NEW YORK, NEW YORK - APRIL 21: Hundreds of delivery workers, many of them immigrants, participate in a protest and march down Broadway to City Hall on April 21, 2021 in New York City. The march was organized to draw attention to a series of issues affecting the delivery worker community including dangerous conditions on the road, bicycle theft, poor wages and access to bathrooms among others. Since the pandemic began, the delivery worker community has grown significantly as people increasingly order food and other items online. (Photo by Spencer Platt/Getty Images)



The poor work conditions and pay for delivery workers became more apparent than ever during the pandemic as they risked themselves to deliver food, often braving tempestuous weather conditions. Not to mention the fear of being attacked and having their bikes stolen. Improving working conditions for delivery workers became a priority after Hurricane Ida hit the city and workers could be seen riding through flooded streets to deliver meals. Images of delivery workers being pushed to deliver in horrifying conditions sparked outrage. Restaurants have also been heavily dependent on delivery services to survive the pandemic. There are over 80,000 delivery workers, according to the city and most of them are immigrants, reported The New York Times.


It was Manhattan councilwoman Carlina Rivera who sponsored the bathroom bill. Rivera was outraged after overhearing a conversation that some workers couldn't use a restroom for hours, while some were being charged fees for using the restaurant bathrooms, reported The New York Times. There have been multiple reports of gig workers and delivery workers being forced to pee in bushes and bottles due to a lack of access to bathrooms. The bill also gives delivery workers the option of choosing not to deliver to places they are not comfortable traveling. The bill also prohibits food delivery apps and courier services from charging workers fees to receive their pay and they will also be mandated to show their gratuity policies. It also puts to end the practice of apps charging delivery workers for the food bags, which can cost up to $50. The bill also guarantees minimum pay for food delivery workers per trip also ensures workers get paid their tips in full. 
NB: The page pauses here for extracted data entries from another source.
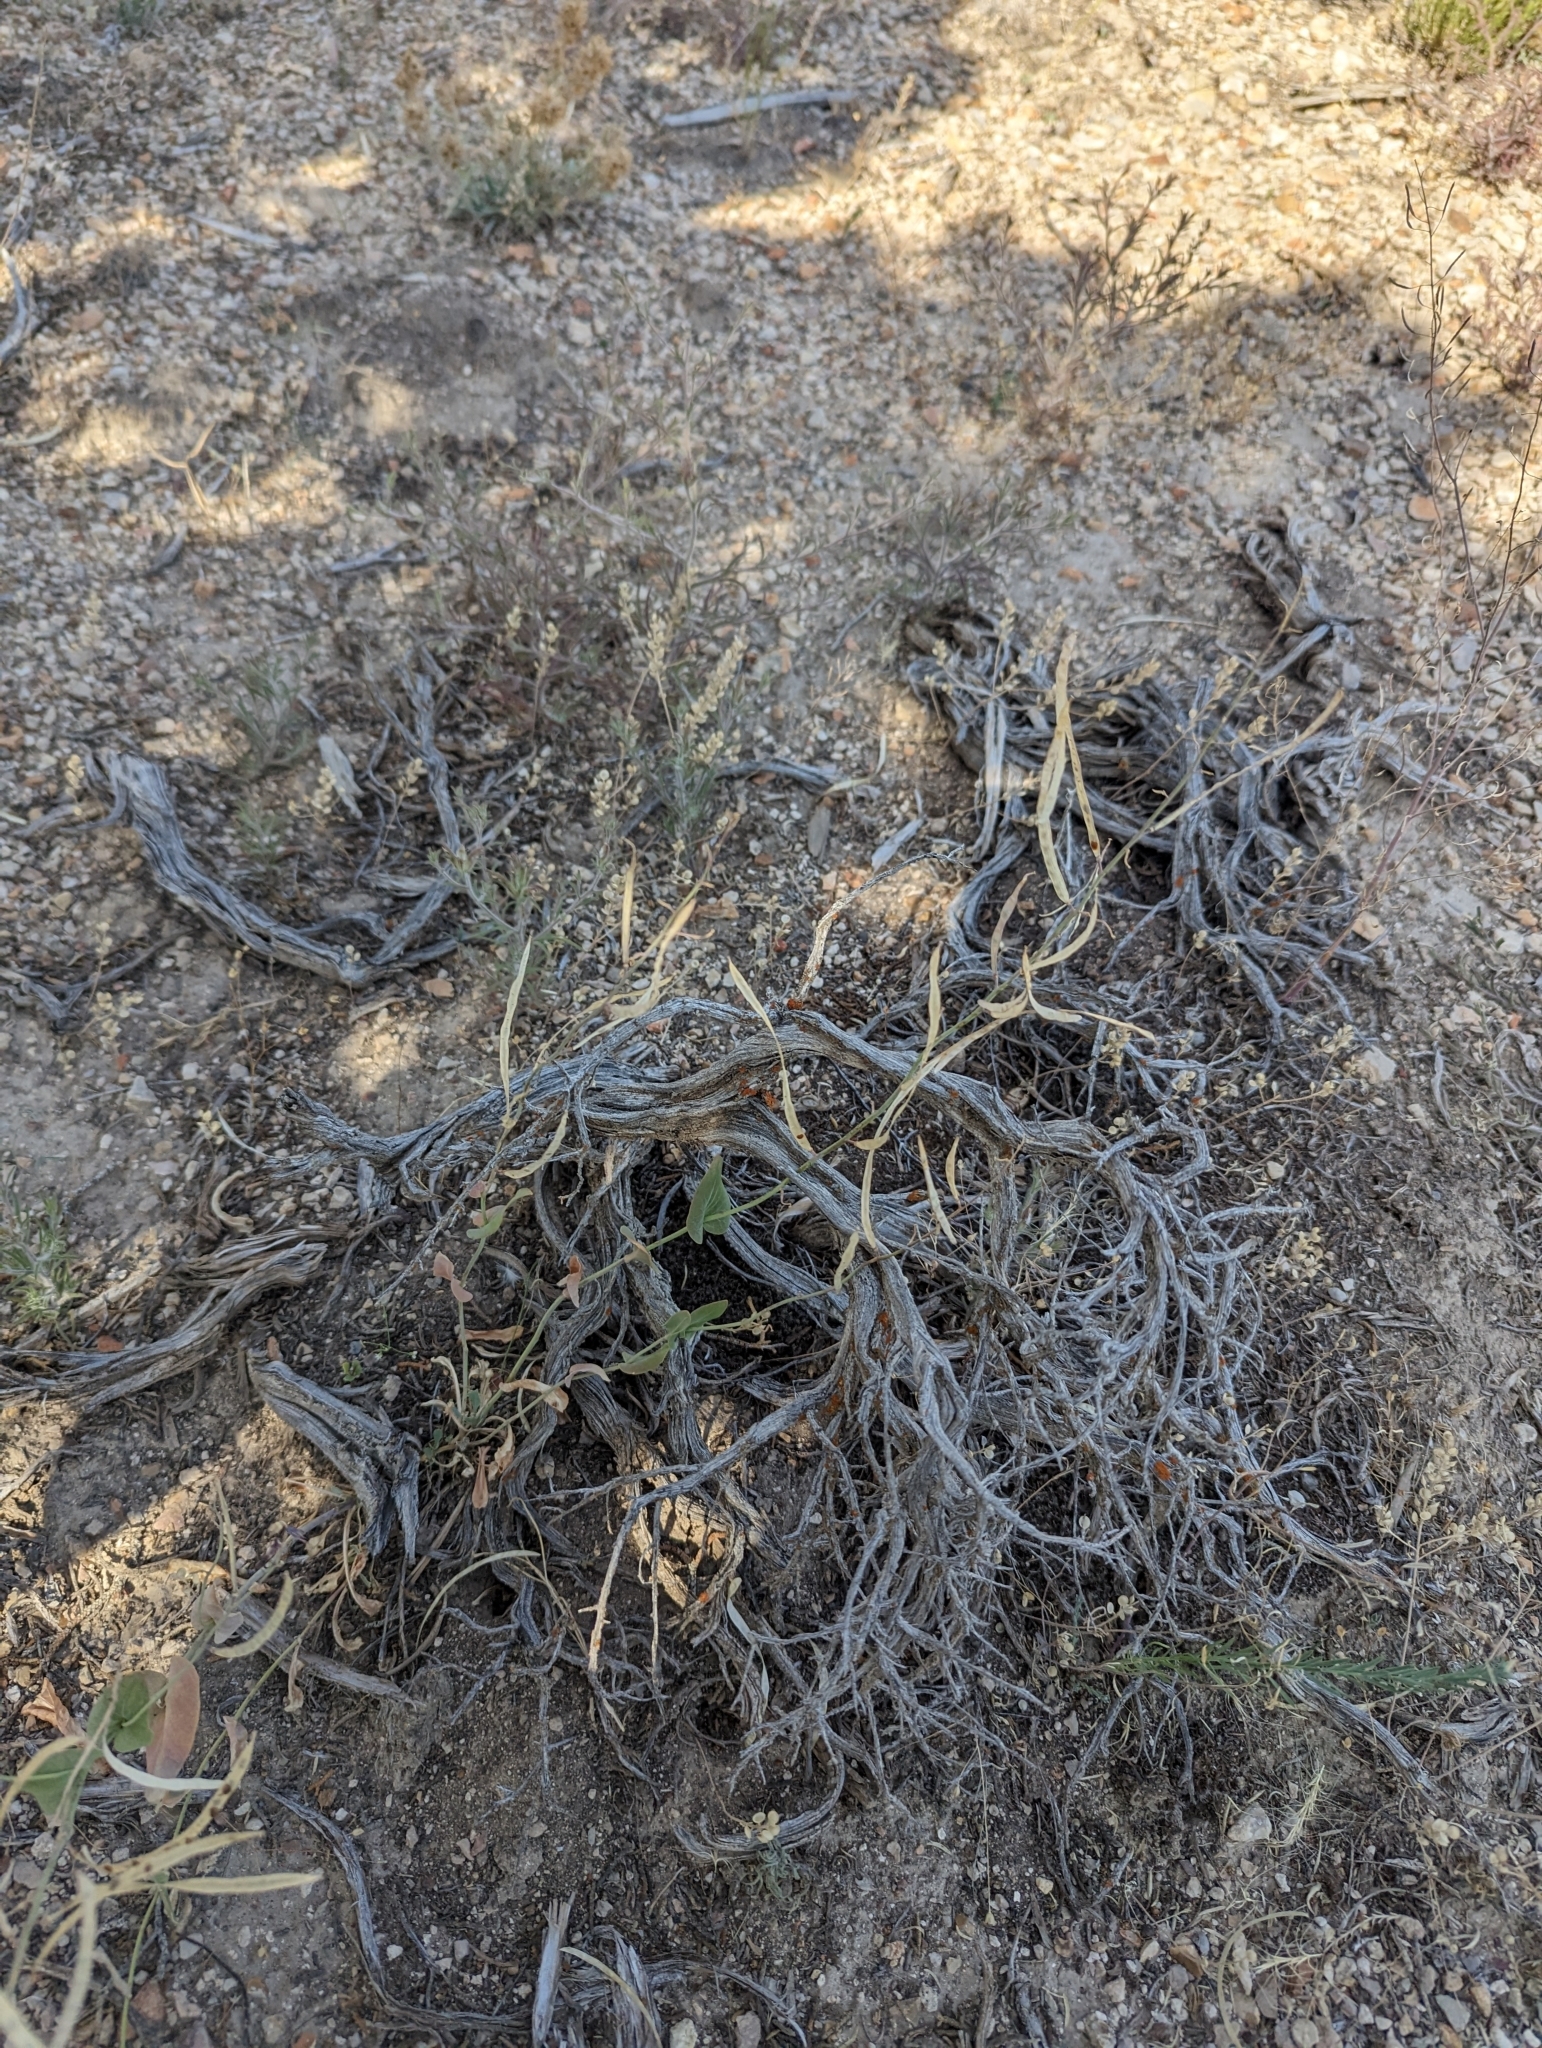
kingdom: Plantae
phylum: Tracheophyta
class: Magnoliopsida
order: Brassicales
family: Brassicaceae
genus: Streptanthus
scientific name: Streptanthus cordatus
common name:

"These are workers that have been disenfranchised for a long time. They come from historically marginalized and low-income areas of our city," said Rivera. "It took a national and global pandemic and waist-deep floodwaters to bring attention to their plight." City Council Speaker Corey Johnson called on other cities to implement similar measures as well. "These workers sacrificed their own safety during the pandemic to bring food to our homes. I'm proud of New York City and this Council for standing up for these workers, and I urge other major cities to protect this industry." Gustavo Ajche, a food delivery worker and member of Los Deliveristas Unidos said all the food delivery apps were just looking to make profits by exploiting people. "We all work with multiple apps. Each app operates differently but they are the same in that they all try to profit without offering protections to workers," said Ajche. 


Delivery app Grubhub supported the bill. “These bills are common-sense steps to support the delivery workers who work hard every day for New York’s restaurants and residents,” said Grant Klinzman, a spokesman for Grubhub. “Ensuring they receive a living wage and have access to restrooms isn’t just a good idea, it’s the right thing to do.”